● Collected data:
-------
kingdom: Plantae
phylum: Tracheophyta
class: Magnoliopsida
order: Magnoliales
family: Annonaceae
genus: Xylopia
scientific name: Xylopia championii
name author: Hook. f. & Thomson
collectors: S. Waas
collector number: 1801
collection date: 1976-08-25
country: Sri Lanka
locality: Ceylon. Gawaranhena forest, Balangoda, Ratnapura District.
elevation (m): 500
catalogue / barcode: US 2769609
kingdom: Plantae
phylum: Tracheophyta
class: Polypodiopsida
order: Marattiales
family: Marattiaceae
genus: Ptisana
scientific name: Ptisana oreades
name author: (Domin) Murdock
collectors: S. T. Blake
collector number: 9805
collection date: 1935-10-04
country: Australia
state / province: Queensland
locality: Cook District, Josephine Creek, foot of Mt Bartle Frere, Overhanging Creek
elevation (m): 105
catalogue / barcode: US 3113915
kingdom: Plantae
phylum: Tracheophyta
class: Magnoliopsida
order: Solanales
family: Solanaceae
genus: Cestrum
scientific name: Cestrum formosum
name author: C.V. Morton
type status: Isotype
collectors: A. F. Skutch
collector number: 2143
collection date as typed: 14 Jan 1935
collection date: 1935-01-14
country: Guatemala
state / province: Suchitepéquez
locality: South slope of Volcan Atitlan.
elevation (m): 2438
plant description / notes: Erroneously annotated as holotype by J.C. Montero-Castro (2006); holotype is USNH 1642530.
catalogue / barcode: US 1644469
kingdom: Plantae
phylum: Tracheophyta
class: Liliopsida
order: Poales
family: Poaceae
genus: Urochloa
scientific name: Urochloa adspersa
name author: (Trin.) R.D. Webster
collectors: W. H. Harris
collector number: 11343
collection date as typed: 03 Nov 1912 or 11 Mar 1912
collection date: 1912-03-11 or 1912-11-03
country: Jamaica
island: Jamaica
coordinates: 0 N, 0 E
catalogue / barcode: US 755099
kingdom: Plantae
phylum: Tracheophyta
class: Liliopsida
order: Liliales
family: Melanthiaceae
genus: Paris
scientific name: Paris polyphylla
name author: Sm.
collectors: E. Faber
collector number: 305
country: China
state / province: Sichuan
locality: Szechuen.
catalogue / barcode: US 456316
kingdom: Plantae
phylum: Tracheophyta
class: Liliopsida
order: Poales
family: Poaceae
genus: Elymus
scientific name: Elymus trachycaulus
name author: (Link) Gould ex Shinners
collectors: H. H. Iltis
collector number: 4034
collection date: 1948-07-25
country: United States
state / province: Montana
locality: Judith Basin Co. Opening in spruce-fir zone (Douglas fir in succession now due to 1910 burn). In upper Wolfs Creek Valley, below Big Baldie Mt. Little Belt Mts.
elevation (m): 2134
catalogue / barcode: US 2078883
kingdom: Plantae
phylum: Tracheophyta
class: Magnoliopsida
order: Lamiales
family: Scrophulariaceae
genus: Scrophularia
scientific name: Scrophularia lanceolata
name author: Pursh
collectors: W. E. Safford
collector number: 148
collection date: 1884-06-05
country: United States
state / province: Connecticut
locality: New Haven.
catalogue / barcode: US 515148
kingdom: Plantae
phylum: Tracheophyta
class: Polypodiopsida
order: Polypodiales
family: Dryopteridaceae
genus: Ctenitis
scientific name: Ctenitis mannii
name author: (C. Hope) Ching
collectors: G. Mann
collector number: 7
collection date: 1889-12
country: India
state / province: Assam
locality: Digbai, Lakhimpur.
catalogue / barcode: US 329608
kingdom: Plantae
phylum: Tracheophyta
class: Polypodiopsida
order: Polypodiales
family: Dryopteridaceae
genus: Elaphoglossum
-------
● Stated task: Reproduce every row above word for word, keeping the original order and line breaks.

● Solution to the problem:
kingdom: Plantae
phylum: Tracheophyta
class: Magnoliopsida
order: Magnoliales
family: Annonaceae
genus: Xylopia
scientific name: Xylopia championii
name author: Hook. f. & Thomson
collectors: S. Waas
collector number: 1801
collection date: 1976-08-25
country: Sri Lanka
locality: Ceylon. Gawaranhena forest, Balangoda, Ratnapura District.
elevation (m): 500
catalogue / barcode: US 2769609
kingdom: Plantae
phylum: Tracheophyta
class: Polypodiopsida
order: Marattiales
family: Marattiaceae
genus: Ptisana
scientific name: Ptisana oreades
name author: (Domin) Murdock
collectors: S. T. Blake
collector number: 9805
collection date: 1935-10-04
country: Australia
state / province: Queensland
locality: Cook District, Josephine Creek, foot of Mt Bartle Frere, Overhanging Creek
elevation (m): 105
catalogue / barcode: US 3113915
kingdom: Plantae
phylum: Tracheophyta
class: Magnoliopsida
order: Solanales
family: Solanaceae
genus: Cestrum
scientific name: Cestrum formosum
name author: C.V. Morton
type status: Isotype
collectors: A. F. Skutch
collector number: 2143
collection date as typed: 14 Jan 1935
collection date: 1935-01-14
country: Guatemala
state / province: Suchitepéquez
locality: South slope of Volcan Atitlan.
elevation (m): 2438
plant description / notes: Erroneously annotated as holotype by J.C. Montero-Castro (2006); holotype is USNH 1642530.
catalogue / barcode: US 1644469
kingdom: Plantae
phylum: Tracheophyta
class: Liliopsida
order: Poales
family: Poaceae
genus: Urochloa
scientific name: Urochloa adspersa
name author: (Trin.) R.D. Webster
collectors: W. H. Harris
collector number: 11343
collection date as typed: 03 Nov 1912 or 11 Mar 1912
collection date: 1912-03-11 or 1912-11-03
country: Jamaica
island: Jamaica
coordinates: 0 N, 0 E
catalogue / barcode: US 755099
kingdom: Plantae
phylum: Tracheophyta
class: Liliopsida
order: Liliales
family: Melanthiaceae
genus: Paris
scientific name: Paris polyphylla
name author: Sm.
collectors: E. Faber
collector number: 305
country: China
state / province: Sichuan
locality: Szechuen.
catalogue / barcode: US 456316
kingdom: Plantae
phylum: Tracheophyta
class: Liliopsida
order: Poales
family: Poaceae
genus: Elymus
scientific name: Elymus trachycaulus
name author: (Link) Gould ex Shinners
collectors: H. H. Iltis
collector number: 4034
collection date: 1948-07-25
country: United States
state / province: Montana
locality: Judith Basin Co. Opening in spruce-fir zone (Douglas fir in succession now due to 1910 burn). In upper Wolfs Creek Valley, below Big Baldie Mt. Little Belt Mts.
elevation (m): 2134
catalogue / barcode: US 2078883
kingdom: Plantae
phylum: Tracheophyta
class: Magnoliopsida
order: Lamiales
family: Scrophulariaceae
genus: Scrophularia
scientific name: Scrophularia lanceolata
name author: Pursh
collectors: W. E. Safford
collector number: 148
collection date: 1884-06-05
country: United States
state / province: Connecticut
locality: New Haven.
catalogue / barcode: US 515148
kingdom: Plantae
phylum: Tracheophyta
class: Polypodiopsida
order: Polypodiales
family: Dryopteridaceae
genus: Ctenitis
scientific name: Ctenitis mannii
name author: (C. Hope) Ching
collectors: G. Mann
collector number: 7
collection date: 1889-12
country: India
state / province: Assam
locality: Digbai, Lakhimpur.
catalogue / barcode: US 329608
kingdom: Plantae
phylum: Tracheophyta
class: Polypodiopsida
order: Polypodiales
family: Dryopteridaceae
genus: Elaphoglossum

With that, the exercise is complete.